• _LISTING_:
::::

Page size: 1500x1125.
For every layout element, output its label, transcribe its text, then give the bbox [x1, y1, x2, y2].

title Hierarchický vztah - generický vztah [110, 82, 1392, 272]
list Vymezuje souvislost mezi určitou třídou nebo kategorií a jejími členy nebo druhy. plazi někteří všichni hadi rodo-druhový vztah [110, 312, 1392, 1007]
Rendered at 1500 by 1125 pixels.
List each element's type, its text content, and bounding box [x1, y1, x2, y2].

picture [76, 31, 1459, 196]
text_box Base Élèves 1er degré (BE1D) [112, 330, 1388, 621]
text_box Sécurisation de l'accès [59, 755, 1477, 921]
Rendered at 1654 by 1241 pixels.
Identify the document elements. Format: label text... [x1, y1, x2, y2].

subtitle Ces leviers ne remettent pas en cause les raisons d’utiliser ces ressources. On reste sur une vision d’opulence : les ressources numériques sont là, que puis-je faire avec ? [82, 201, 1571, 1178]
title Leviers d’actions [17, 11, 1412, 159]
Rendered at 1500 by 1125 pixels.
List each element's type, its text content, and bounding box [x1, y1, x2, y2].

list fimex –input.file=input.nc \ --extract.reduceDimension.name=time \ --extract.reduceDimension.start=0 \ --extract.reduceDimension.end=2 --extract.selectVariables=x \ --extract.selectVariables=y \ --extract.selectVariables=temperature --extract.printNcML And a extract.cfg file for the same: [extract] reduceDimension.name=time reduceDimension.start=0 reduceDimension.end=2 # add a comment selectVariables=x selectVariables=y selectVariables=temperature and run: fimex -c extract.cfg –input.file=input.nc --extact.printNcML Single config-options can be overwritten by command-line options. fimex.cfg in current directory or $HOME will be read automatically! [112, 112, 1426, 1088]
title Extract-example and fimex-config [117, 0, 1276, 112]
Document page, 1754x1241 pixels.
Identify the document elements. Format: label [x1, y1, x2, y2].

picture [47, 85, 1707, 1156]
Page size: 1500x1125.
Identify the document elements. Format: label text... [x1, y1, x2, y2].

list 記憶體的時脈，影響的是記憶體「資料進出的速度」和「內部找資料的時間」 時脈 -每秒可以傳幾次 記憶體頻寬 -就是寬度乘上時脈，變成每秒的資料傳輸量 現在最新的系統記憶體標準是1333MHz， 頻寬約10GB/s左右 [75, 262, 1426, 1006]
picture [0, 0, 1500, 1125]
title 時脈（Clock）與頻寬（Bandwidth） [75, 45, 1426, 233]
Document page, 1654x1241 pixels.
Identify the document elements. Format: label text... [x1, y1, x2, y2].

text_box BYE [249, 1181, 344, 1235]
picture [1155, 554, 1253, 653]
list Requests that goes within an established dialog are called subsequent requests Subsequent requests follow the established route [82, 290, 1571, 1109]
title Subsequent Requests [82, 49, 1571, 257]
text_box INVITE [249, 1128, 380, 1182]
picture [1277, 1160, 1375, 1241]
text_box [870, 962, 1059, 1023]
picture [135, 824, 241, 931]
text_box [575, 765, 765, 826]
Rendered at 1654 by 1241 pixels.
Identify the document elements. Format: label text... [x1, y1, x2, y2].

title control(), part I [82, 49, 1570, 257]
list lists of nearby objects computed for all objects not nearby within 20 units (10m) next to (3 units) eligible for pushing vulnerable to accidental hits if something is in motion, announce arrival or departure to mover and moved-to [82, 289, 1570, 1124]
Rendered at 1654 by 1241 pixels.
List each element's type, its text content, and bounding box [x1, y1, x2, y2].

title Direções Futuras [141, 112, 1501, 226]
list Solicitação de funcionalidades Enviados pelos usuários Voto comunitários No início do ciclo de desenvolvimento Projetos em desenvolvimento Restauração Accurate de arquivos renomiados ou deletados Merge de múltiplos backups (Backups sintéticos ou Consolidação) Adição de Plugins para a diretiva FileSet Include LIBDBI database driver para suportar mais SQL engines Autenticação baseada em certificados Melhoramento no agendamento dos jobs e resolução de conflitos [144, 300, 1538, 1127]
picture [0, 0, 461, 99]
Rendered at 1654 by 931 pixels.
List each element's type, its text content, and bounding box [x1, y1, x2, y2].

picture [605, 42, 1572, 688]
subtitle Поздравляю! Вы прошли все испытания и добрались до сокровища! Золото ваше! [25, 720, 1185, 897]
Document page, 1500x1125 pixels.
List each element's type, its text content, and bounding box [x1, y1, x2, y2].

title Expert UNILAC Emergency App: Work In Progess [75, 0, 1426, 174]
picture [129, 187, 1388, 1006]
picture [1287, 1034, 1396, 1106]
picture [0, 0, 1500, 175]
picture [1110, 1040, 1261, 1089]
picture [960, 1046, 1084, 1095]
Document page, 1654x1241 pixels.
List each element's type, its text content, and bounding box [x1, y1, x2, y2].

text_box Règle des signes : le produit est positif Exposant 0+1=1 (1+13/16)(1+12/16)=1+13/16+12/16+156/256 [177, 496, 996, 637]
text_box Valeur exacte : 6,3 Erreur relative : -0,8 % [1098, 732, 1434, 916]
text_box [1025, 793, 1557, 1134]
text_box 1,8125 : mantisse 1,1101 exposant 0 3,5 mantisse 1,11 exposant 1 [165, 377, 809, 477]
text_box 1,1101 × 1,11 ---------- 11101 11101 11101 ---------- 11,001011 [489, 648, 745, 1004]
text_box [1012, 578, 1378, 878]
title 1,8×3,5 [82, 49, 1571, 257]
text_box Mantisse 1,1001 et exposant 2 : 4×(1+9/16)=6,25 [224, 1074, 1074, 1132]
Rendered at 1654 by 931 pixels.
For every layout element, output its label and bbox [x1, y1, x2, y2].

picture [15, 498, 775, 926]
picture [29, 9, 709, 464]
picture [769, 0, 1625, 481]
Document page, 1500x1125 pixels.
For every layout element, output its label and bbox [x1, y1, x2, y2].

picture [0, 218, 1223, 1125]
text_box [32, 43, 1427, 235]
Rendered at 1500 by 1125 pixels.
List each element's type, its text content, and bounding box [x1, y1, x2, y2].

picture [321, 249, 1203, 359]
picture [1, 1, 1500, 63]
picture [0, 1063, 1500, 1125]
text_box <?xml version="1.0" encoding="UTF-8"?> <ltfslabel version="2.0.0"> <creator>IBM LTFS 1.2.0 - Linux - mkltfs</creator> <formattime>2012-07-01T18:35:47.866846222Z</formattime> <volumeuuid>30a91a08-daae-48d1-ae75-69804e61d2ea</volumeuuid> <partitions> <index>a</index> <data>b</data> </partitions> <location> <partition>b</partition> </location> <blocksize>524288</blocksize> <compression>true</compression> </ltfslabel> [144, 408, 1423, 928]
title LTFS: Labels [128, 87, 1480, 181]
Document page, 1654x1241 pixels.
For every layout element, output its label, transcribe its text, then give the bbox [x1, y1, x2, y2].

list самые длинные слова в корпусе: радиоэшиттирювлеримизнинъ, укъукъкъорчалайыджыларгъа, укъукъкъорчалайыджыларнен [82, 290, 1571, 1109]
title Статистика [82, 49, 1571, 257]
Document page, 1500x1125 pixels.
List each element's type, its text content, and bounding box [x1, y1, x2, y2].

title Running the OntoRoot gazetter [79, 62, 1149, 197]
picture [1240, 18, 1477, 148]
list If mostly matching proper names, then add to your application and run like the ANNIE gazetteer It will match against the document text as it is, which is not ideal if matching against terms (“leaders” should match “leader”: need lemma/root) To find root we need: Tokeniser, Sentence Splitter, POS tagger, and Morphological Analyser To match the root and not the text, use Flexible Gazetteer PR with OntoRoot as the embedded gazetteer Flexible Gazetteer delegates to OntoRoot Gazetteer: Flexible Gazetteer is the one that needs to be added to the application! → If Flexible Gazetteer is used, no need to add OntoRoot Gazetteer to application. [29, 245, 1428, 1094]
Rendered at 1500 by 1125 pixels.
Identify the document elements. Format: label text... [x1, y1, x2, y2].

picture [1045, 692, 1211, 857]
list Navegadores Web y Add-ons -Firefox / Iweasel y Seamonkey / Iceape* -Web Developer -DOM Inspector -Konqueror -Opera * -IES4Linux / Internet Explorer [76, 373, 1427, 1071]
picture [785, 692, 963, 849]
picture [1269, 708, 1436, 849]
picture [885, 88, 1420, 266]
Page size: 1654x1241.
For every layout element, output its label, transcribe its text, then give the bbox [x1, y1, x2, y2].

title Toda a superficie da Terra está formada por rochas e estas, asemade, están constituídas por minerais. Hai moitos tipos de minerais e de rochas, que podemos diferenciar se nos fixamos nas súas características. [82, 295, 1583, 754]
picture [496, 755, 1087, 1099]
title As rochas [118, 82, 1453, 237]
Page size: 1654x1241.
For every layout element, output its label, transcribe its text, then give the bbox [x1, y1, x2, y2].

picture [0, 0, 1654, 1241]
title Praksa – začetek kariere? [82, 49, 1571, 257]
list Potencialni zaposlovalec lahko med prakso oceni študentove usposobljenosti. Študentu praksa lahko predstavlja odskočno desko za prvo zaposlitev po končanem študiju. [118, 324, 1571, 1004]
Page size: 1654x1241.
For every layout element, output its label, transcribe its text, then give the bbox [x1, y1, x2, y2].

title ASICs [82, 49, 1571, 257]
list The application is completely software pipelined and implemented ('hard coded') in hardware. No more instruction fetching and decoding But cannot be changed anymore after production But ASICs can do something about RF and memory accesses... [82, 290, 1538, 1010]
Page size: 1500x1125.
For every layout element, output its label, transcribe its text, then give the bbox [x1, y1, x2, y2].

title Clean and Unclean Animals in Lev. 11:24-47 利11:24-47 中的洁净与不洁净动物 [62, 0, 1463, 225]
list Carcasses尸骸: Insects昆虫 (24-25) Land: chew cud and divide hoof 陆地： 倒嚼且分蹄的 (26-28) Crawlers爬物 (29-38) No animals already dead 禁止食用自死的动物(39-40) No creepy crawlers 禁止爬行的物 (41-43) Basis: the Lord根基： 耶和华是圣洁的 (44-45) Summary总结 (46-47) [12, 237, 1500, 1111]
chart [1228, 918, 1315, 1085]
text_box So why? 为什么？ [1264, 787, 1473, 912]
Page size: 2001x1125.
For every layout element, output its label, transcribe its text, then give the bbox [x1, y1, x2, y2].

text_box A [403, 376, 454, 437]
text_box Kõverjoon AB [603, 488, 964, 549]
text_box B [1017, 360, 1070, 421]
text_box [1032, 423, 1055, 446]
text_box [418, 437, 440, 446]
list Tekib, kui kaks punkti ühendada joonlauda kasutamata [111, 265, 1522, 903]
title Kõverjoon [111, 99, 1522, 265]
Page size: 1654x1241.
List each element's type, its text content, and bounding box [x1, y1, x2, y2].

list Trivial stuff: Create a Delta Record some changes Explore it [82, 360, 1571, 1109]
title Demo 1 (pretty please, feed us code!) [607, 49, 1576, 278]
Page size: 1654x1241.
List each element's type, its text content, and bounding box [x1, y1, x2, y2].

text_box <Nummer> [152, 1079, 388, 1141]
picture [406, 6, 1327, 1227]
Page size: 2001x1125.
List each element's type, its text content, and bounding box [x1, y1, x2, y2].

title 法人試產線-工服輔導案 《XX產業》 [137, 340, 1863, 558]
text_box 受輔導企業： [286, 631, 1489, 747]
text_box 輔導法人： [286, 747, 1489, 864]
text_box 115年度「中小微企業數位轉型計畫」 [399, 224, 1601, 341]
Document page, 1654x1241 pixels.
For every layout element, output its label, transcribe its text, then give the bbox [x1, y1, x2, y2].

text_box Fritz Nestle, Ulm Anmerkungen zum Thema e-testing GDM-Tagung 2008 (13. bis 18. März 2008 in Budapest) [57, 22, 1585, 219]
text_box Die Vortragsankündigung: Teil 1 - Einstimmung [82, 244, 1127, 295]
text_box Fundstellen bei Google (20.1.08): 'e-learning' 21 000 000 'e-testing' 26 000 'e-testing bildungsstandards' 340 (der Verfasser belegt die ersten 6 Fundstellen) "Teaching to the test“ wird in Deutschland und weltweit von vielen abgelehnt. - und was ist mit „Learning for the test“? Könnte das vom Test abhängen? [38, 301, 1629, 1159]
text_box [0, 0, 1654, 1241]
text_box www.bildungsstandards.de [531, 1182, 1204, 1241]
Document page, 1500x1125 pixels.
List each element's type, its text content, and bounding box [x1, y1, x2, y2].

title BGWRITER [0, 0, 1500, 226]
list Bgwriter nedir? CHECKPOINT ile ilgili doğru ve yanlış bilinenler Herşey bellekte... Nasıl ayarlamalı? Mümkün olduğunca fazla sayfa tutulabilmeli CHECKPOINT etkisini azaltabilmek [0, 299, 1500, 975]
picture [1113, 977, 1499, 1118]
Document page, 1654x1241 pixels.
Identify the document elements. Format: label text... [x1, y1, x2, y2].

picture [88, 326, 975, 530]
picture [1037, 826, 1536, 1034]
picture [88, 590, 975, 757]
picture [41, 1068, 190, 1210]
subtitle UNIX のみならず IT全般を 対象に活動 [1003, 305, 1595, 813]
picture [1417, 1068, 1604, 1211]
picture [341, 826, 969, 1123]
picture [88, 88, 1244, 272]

::::

• _STATED EXERCISE_: Could you copy the listing word for word, starting at its first line and ending with the line that contains "title Extract-example and"?

• _TASK OUTPUT_:
Page size: 1500x1125.
For every layout element, output its label, transcribe its text, then give the bbox [x1, y1, x2, y2].

title Hierarchický vztah - generický vztah [110, 82, 1392, 272]
list Vymezuje souvislost mezi určitou třídou nebo kategorií a jejími členy nebo druhy. plazi někteří všichni hadi rodo-druhový vztah [110, 312, 1392, 1007]
Rendered at 1500 by 1125 pixels.
List each element's type, its text content, and bounding box [x1, y1, x2, y2].

picture [76, 31, 1459, 196]
text_box Base Élèves 1er degré (BE1D) [112, 330, 1388, 621]
text_box Sécurisation de l'accès [59, 755, 1477, 921]
Rendered at 1654 by 1241 pixels.
Identify the document elements. Format: label text... [x1, y1, x2, y2].

subtitle Ces leviers ne remettent pas en cause les raisons d’utiliser ces ressources. On reste sur une vision d’opulence : les ressources numériques sont là, que puis-je faire avec ? [82, 201, 1571, 1178]
title Leviers d’actions [17, 11, 1412, 159]
Rendered at 1500 by 1125 pixels.
List each element's type, its text content, and bounding box [x1, y1, x2, y2].

list fimex –input.file=input.nc \ --extract.reduceDimension.name=time \ --extract.reduceDimension.start=0 \ --extract.reduceDimension.end=2 --extract.selectVariables=x \ --extract.selectVariables=y \ --extract.selectVariables=temperature --extract.printNcML And a extract.cfg file for the same: [extract] reduceDimension.name=time reduceDimension.start=0 reduceDimension.end=2 # add a comment selectVariables=x selectVariables=y selectVariables=temperature and run: fimex -c extract.cfg –input.file=input.nc --extact.printNcML Single config-options can be overwritten by command-line options. fimex.cfg in current directory or $HOME will be read automatically! [112, 112, 1426, 1088]
title Extract-example and fimex-config [117, 0, 1276, 112]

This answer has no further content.